The cover photo of Leigh Webber’s photography book project, The First 52 Weeks, makes it clear that this is not your average mommy blogger project (no offense to mommy bloggers).

To call it raw would be going too far — after all, the subject is Webber’s own happy, healthy baby boy — so we’ll stick with daring. The image is a close-up of Webber’s son’s mouth twisted down in unhappiness, with that special mix of drool and what could be breastmilk or formula running down his chin. It’s foamy in spots, and there’s a lot of it. The photo conjures up a muddled response of both ewws and awws, but it also displays a complexity that is unusual amid the endless stream of blogs and websites devoted to everything mommy, family, and baby-related.

The reason for that is a simple one. Despite the highly personal nature of The First 52 Weeks, which pairs a photograph with a short journal entry for each week of baby Seamus’ first year of life, Webber approached the project as an artistic opportunity more than anything else. “I was sort of looking at it as more fine art, or documentary photography,” she says. “To me, the most important thing was the pictures, since that’s what I do.”

A professional photographer who specializes in weddings and children, Webber undertook her studies at Savannah College of Art and Design and moved to San Francisco after graduating. This was when the photography world was making the switch from film to digital, and her first job out of school was as an assistant working with an $80,000 digital camera.

After several years in San Francisco and lots of traveling, Webber was ready to move back to the South. Having spent a couple of summers in Charleston during her college years, she was familiar with the city’s creative scene and decided it would be a great place to continue to pursue her passion for photography. Webber is about as dedicated as they come: When she was going into labor with Seamus, she says, “I was more concerned about bringing the right camera equipment to the hospital than a change of clothes!”

So if you’re wondering whether this means that The First 52 Weeks begins right at the beginning, the answer is yes. Week One’s photo is in the hospital, with a tiny Seamus using a healthy set of lungs to belt out his disapproval as he lies on a blanket, sporting an umbilical clamp and a little hat for warmth. The ensuing pictures capture a variety of everyday events in the life of Seamus — lying on a cushion with the family dog, balling up his body as dad tries to dip his feet in the ocean, or, in another great mouth close-up, sticking his tongue out to explore his lips. It’s a refreshingly honest collection of baby pictures. “There’s my role as an artist and my role as a mother, and I found myself, when I was photographing him, stepping out of that mother role,” Webber says. “It allowed me to see him a little differently, a little more objectively.”

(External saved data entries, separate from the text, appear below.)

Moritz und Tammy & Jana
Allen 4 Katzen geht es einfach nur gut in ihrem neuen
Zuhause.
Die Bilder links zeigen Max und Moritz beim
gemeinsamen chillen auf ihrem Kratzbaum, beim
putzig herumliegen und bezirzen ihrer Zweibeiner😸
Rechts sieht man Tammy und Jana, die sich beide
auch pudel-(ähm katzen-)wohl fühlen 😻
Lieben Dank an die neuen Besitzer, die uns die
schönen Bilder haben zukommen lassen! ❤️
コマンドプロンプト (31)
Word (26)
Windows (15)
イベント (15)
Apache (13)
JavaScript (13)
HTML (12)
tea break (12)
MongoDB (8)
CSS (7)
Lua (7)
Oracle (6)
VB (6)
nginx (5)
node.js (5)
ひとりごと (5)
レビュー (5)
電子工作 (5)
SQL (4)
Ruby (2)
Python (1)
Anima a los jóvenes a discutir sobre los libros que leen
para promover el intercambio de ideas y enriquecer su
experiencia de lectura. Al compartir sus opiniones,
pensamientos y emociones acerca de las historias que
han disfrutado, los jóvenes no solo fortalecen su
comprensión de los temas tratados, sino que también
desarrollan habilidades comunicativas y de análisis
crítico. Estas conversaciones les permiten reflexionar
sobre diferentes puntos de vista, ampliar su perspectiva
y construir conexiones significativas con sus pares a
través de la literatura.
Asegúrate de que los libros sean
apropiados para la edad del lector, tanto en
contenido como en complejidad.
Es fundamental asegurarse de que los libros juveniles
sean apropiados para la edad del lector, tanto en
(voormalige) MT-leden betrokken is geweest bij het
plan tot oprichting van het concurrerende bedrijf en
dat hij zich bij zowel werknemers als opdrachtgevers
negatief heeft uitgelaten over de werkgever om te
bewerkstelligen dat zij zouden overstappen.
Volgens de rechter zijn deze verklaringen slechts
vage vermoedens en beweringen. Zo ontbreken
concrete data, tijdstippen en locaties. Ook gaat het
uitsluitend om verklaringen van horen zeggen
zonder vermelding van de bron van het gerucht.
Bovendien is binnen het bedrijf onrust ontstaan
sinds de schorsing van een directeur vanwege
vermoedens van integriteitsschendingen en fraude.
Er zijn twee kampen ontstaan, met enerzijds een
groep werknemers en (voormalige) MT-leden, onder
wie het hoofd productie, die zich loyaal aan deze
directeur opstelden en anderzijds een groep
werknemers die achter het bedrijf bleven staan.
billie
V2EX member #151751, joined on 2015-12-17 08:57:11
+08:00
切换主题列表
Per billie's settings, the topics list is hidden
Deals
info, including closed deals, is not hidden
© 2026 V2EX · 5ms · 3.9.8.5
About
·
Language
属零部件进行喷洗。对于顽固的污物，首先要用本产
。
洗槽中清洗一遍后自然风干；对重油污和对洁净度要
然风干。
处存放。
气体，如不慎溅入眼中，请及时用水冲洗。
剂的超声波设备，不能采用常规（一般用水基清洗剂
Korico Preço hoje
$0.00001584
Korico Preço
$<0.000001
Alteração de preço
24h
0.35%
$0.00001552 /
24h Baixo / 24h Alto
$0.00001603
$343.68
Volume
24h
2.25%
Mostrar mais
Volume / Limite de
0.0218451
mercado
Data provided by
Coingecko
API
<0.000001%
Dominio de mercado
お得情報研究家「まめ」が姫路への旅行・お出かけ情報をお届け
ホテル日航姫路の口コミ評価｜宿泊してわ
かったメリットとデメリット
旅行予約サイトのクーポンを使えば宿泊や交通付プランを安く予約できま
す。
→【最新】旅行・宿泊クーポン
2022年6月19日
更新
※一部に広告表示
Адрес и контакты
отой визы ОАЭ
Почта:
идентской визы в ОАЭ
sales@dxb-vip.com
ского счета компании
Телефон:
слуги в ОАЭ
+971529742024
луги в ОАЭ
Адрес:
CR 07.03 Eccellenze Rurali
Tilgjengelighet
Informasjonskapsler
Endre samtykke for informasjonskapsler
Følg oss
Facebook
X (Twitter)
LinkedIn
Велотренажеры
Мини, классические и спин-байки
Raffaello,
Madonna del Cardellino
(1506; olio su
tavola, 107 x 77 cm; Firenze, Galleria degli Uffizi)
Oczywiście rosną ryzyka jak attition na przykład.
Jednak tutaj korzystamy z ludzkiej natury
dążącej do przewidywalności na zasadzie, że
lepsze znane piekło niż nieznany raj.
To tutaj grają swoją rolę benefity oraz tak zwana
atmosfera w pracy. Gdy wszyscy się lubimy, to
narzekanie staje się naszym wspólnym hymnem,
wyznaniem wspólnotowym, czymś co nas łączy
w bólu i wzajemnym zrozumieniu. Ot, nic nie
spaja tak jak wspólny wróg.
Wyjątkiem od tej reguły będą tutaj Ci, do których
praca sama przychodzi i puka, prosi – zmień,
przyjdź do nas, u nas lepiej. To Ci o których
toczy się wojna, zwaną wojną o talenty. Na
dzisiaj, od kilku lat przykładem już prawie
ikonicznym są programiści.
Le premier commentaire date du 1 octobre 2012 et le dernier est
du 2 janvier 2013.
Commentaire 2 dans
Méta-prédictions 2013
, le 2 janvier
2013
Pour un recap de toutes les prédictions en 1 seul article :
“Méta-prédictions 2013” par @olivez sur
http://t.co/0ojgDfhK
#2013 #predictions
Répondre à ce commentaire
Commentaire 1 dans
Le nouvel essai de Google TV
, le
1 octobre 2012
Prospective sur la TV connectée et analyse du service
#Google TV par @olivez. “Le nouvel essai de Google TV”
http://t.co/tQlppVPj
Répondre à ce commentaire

This is a rare quality in baby photography, since so often the photos are taken either by parents, family portrait artists, or by commercial photographers out to milk every last drop of cuteness from their little subjects. It’s Webber’s ability to embrace this combo role of mother-artist that allows the aforementioned drooly picture to grace the cover of the book. Adorable? Maybe not. But it is definitely interesting, real, and utterly unique.

To “step it up,” Webber says, she hired the local firm Stitch Design Co. to do the graphic design for The First 52 Weeks. The result is a bold, cheery palette of red and white that matches the vibrant colors of Webber’s images, but doesn’t overwhelm the cozy subject matter.

Now that Webber’s project is public, as both a website and a self-published book, the focus has shifted. “It wasn’t until I started showing it to other people that I realized, hey, maybe it would be better outside the fine art photography world, as more of a gift book,” Webber says. “It was actually the girls at Stitch who told me, you know this would be a great gift for, say, the new mom, or the grandmother who doesn’t live nearby, so she could follow along week by week.”

Which has presented a sort of happy challenge: Webber now has to figure out how she can feasibly replicate this project for other families who want a week-by-week record of their children. Going to someone’s house for a year, knowing that she’d need at least one great shot each week, is a daunting prospect and probably not a realistic one. “I think this would be tough to do with somebody else’s child, because these are very intimate moments, and also sort of everyday moments.” Plus, Webber continues, “There were things I could do when photographing [Seamus] that I couldn’t do to someone else’s child, things like pulling the pacifier out because I knew that that might get a face out of him.”